Work to complete —
Pick out every line in the items below that contains the string "maximum", and copy those lines. Letter case matters.

Extracted data —
____

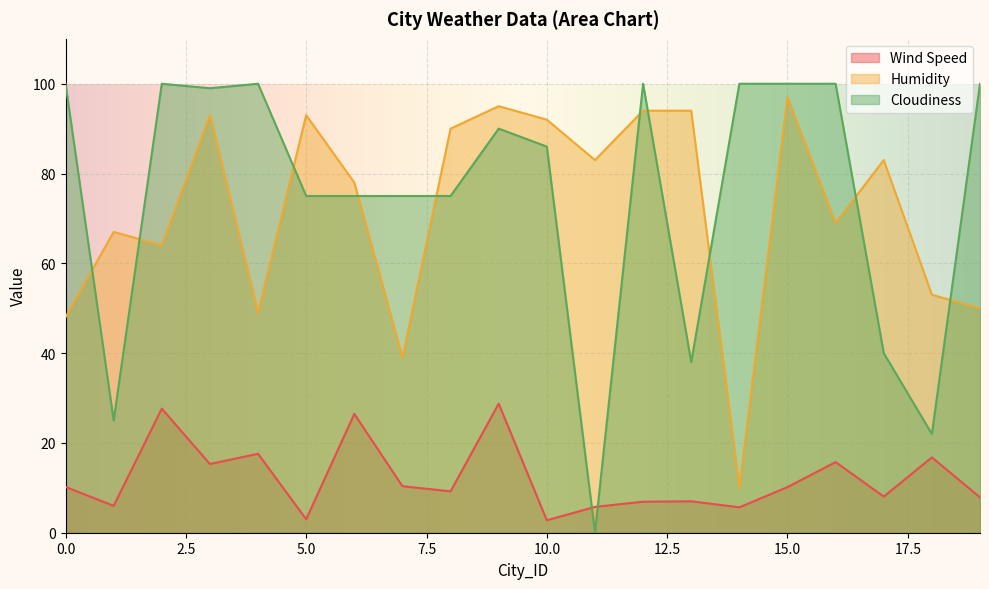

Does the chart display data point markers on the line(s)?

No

____

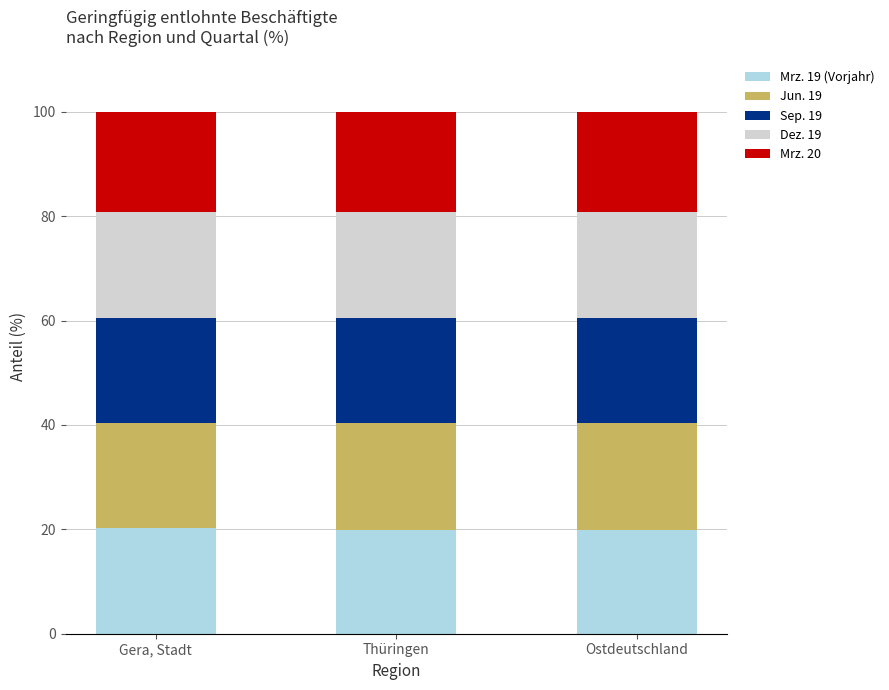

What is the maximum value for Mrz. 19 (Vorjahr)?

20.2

____

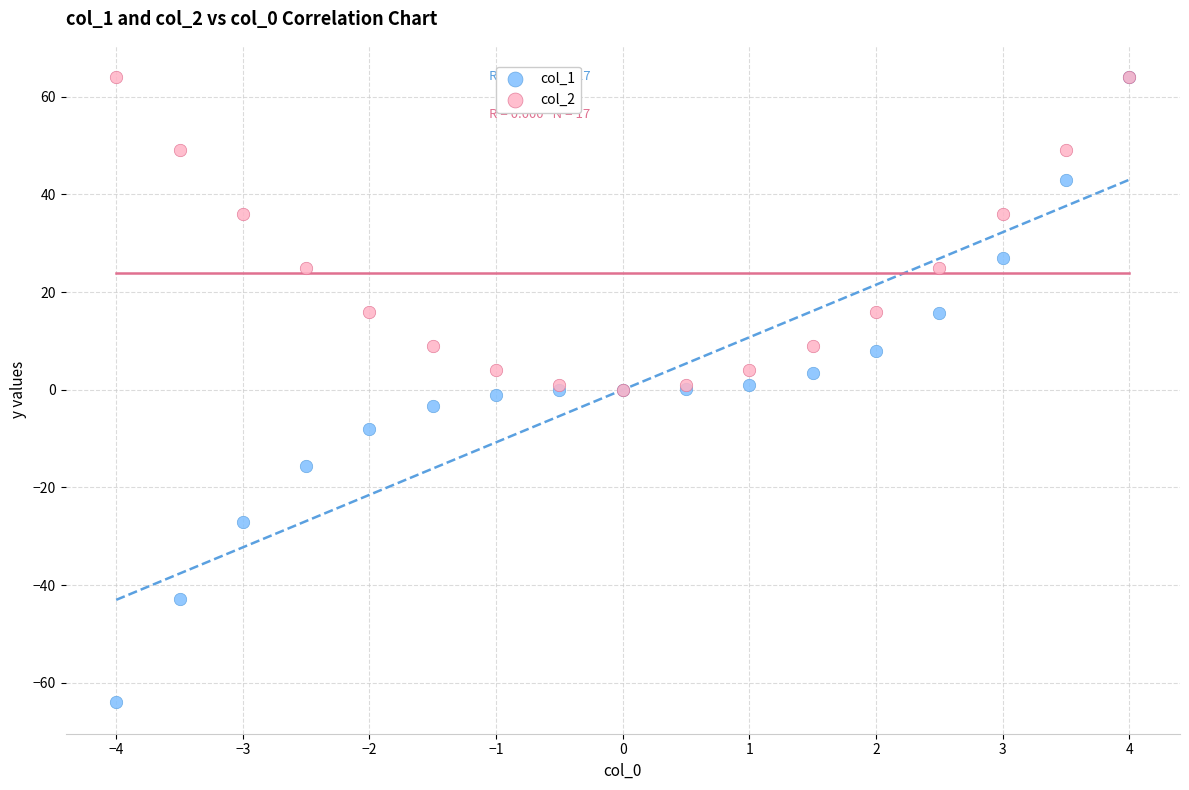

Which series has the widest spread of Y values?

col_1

____

Exercise result —
What is the maximum value for Mrz. 19 (Vorjahr)?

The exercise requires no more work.